After winning Best Adapted Screenplay for The Imitation Game, Graham Moore gave a moving Oscars speech about staying weird. His words were an instant success, but most people also incorrectly assumed he was gay because his speech was about not fitting in, and he won for a movie about gay war hero Alan Turing. It turns out Graham Moore is not gay, but that doesn't make his speech any less important.
Moore's moving words were misconstrued as being meant for the LGBT community, which was an easy assumption to make given the word choice and the fact that so many young gay people do suffer from depression and suicidal thoughts. His ties to the movie he won for also had people thinking on that wavelength, especially when Moore started out his speech by mentioning the late hero.
Alan Turing never got to stand on a stage like this and look out at all of these disconcertingly attractive faces. And I do. And that’s the most unfair thing I think I’ve ever heard. In this brief time here, what I want to use it to do is to say this: When I was 16 years old, I tried to kill myself because I felt weird and I felt different and I felt like I did not belong. And now, I’m standing here and I would like for this moment to be for that kid out there who feels like she’s weird or she’s different or she doesn’t fit in anywhere: Yes, you do. I promise you do. You do. Stay weird, stay different. And then, when it’s your turn and you are standing on this stage, please pass the same message to the next person who comes along.
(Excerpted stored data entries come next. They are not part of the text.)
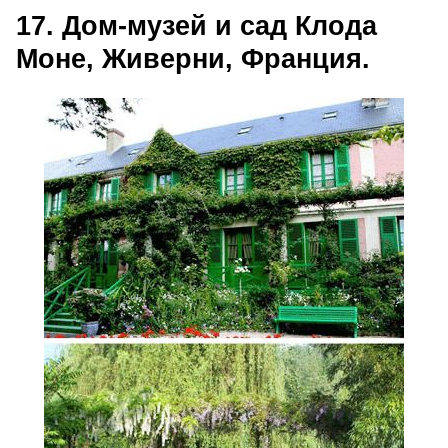
17. Дом-музей и сад Клода
Моне, Живерни, Франция.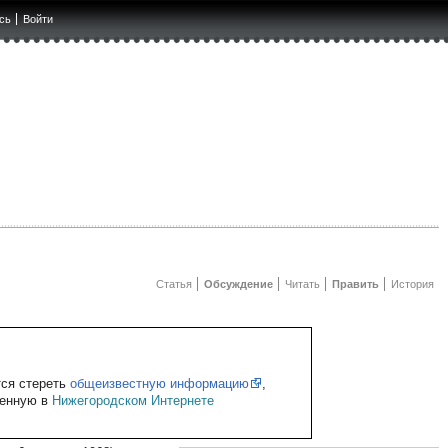
сь
Войти
Статья
Обсуждение
Читать
Править
История
тся стереть
общеизвестную информацию
,
щенную в
Нижегородском Интернете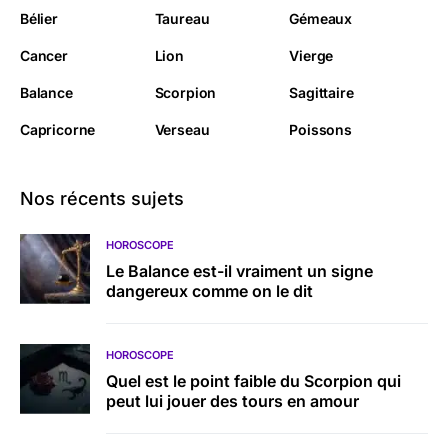
Bélier
Taureau
Gémeaux
Cancer
Lion
Vierge
Balance
Scorpion
Sagittaire
Capricorne
Verseau
Poissons
Nos récents sujets
HOROSCOPE
Le Balance est-il vraiment un signe
dangereux comme on le dit
HOROSCOPE
Quel est le point faible du Scorpion qui
peut lui jouer des tours en amour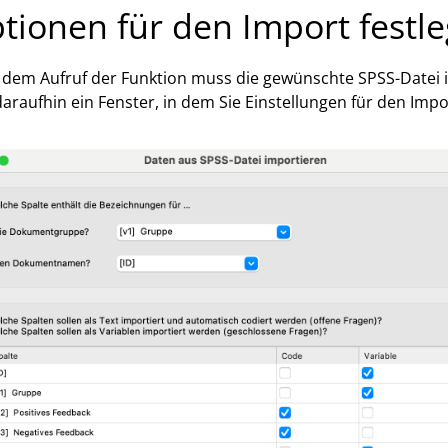
tionen für den Import festl
dem Aufruf der Funktion muss die gewünschte SPSS-Datei i
daraufhin ein Fenster, in dem Sie Einstellungen für den Impo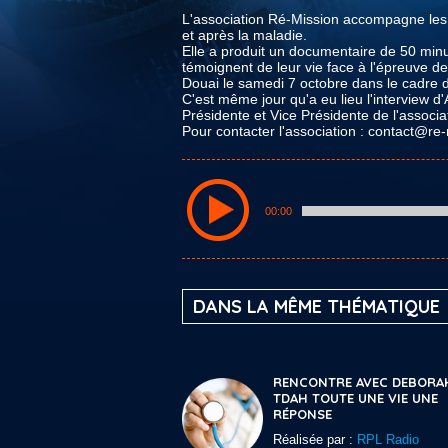
L'association Ré-Mission accompagne les p
et après la maladie.
Elle a produit un documentaire de 50 minu
témoignent de leur vie face à l'épreuve d
Douai le samedi 7 octobre dans le cadre d
C'est même jour qu'a eu lieu l'interview d
Présidente et Vice Présidente de l'associa
Pour contacter l'association : contact@re-
00:00
DANS LA MÊME THÉMATIQUE
RENCONTRE AVEC DEBORA
TDAH TOUTE UNE VIE UNE
RÉPONSE
Réalisée par :
RPL Radio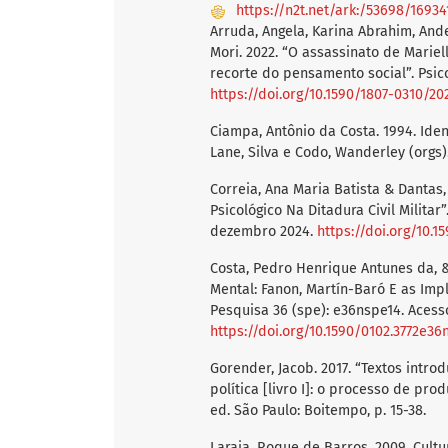
https://n2t.net/ark:/53698/16934
Arruda, Angela, Karina Abrahim, And
Mori. 2022. “O assassinato de Mariel
recorte do pensamento social”. Psic
https://doi.org/10.1590/1807-0310/2
Ciampa, Antônio da Costa. 1994. Ide
Lane, Silva e Codo, Wanderley (orgs). 
Correia, Ana Maria Batista & Dantas,
Psicológico Na Ditadura Civil Militar”
dezembro 2024.
https://doi.org/10.
Costa, Pedro Henrique Antunes da, &
Mental: Fanon, Martín-Baró E as Impli
Pesquisa 36 (spe): e36nspe14. Aces
https://doi.org/10.1590/0102.3772e36
Gorender, Jacob. 2017. “Textos introd
política [livro I]: o processo de pro
ed. São Paulo: Boitempo, p. 15-38.
Laraia, Roque de Barros. 2009. Cultur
But the real story behind his words give them even more meaning. He opened up about the speech to Buzzfeed after the Oscars.
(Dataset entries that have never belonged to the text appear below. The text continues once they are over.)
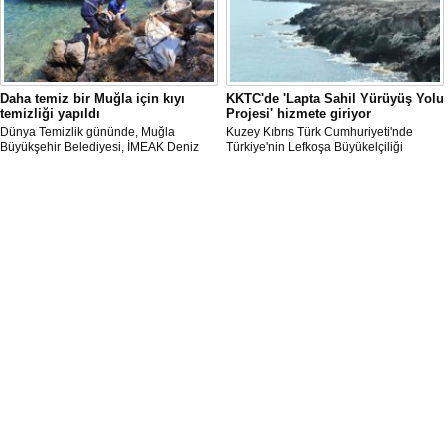
Daha temiz bir Muğla için kıyı
KKTC'de 'Lapta Sahil Yürüyüş Yolu
temizliği yapıldı
Projesi' hizmete giriyor
Dünya Temizlik gününde, Muğla
Kuzey Kıbrıs Türk Cumhuriyeti'nde
Büyükşehir Belediyesi, İMEAK Deniz
Türkiye'nin Lefkoşa Büyükelçiliği
Ticaret Odası Marmaris Şubesi ve Deniz
Kalkınma ve İşbirliği Ofisi'nin katkılarıyla
Temiz Derneği (TURMEPA) Marmaris iş
tamamlanan "Lapta Sahil Yürüyüş Yolu
birliğiyle Gökova Körfezi’nde temizlik
Projesi" yarın açılacak.
yapıldı.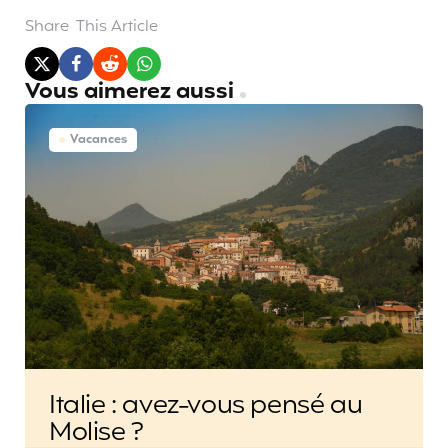
Share
This Article
Vous aimerez aussi
Vacances
Italie : avez-vous pensé au
Molise ?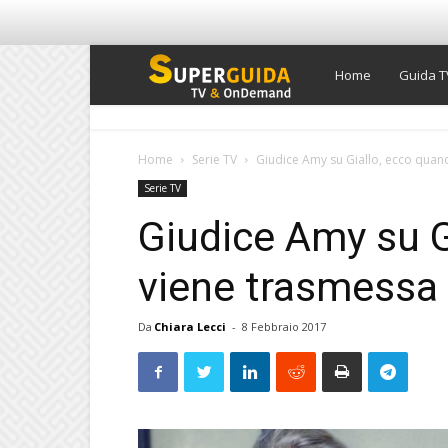
Super
Home
Guida T
Guida
Home
Serie TV
Giudice Amy su Giallo, ecco quan
Serie TV
TV
Giudice Amy su G
viene trasmessa
Da
Chiara Lecci
-
8 Febbraio 2017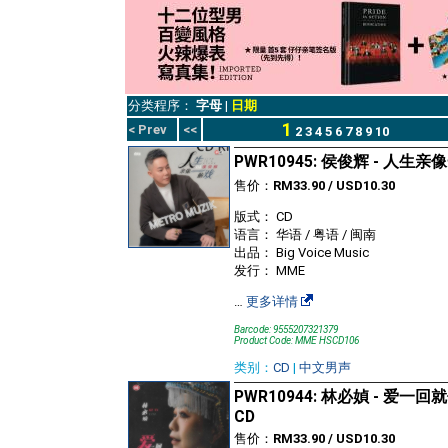
分类程序：
字母
|
日期
1
< Prev
<<
2
3
4
5
6
7
8
9
10
PWR10945: 侯俊辉 - 人生
售价：
RM33.90 / USD10.30
版式： CD
语言： 华语 / 粤语 / 闽南
出品： Big Voice Music
发行： MME
…
更多详情
Barcode: 9555207321379
Product Code: MME HSCD106
类别：
CD
|
中文男声
PWR10944: 林必媜 - 爱一
CD
售价：
RM33.90 / USD10.30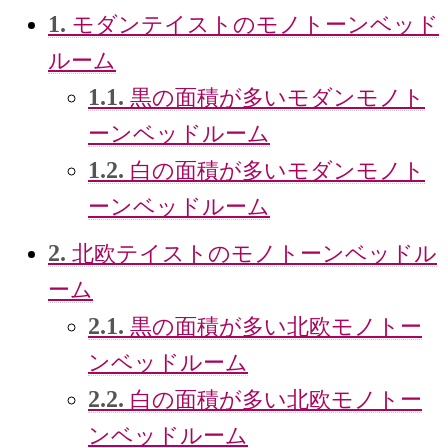
1.
モダンテイストのモノトーンベッド
ルーム
1.1.
黒の面積が多いモダンモノト
ーンベッドルーム
1.2.
白の面積が多いモダンモノト
ーンベッドルーム
2.
北欧テイストのモノトーンベッドル
ーム
2.1.
黒の面積が多い北欧モノトー
ンベッドルーム
2.2.
白の面積が多い北欧モノトー
ンベッドルーム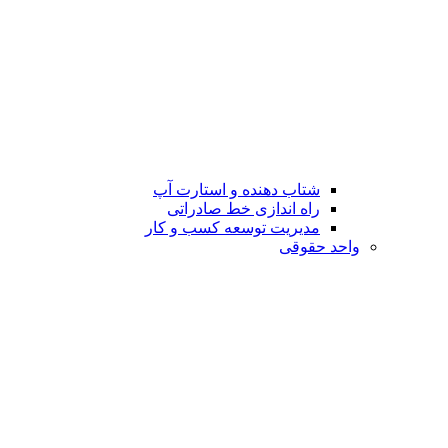
شتاب دهنده و استارت آپ
راه اندازی خط صادراتی
مدیریت توسعه کسب و کار
واحد حقوقی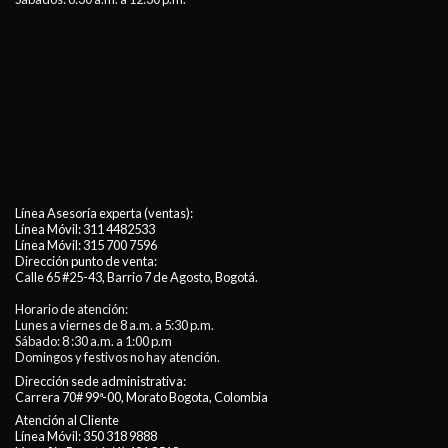
Línea Asesoría experta (ventas):
Línea Móvil:
311 4482533
Línea Móvil:
315 700 7596
Dirección punto de venta:
Calle 65 #25-43, Barrio 7 de Agosto, Bogotá.
Horario de atención:
Lunes a viernes de 8 a.m. a 5:30 p.m.
Sábado: 8 :30 a.m. a 1:00 p.m
Domingos y festivos no hay atención.
Dirección sede administrativa:
Carrera 70# 99ª-00, Morato Bogota, Colombia
Atención al Cliente
Línea Móvil:
350 318 9888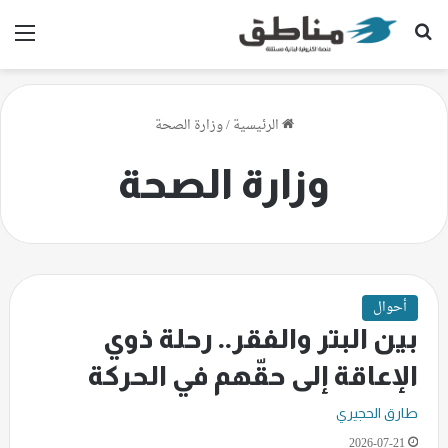
بحث عن
الق
الرئيسية
/
وزارة الصحة
وزارة الصحة
أحوال
بين البتر والفقر.. رحلة ذوي
الإعاقة إلى حقّهم في الحركة
طارق الحجيري
2026-07-21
I'm not gay, but I’ve never talked publicly about depression before or any of that, and that was so much of what the movie was about, and it was one of the things that drew me to Alan Turing so much. I think we all feel like weirdos for different reasons. Alan had his share of them and I had my own, and that’s what always moved me so much about his story.
The brilliant thing about Moore's speech, which he mostly made up on the spot, is that it's applicable to everyone. Someone struggling with their sexual identity can take solace in it, someone struggling with depression can draw inspiration from it, someone who just doesn't fit in can see that someday there will be a place for them if they stay true to themselves. And don't even get me started on how exciting it was to hear Moore use feminine pronouns to include their perspective.
Moore may not be gay, but his message resonated with that community and with many others. And that's what a great speech does: it hits home for everyone, not just one particular group of people. No matter what Moore's sexual orientation is, one thing is for sure, he's a hell of a speaker and his words are important for everyone to remember.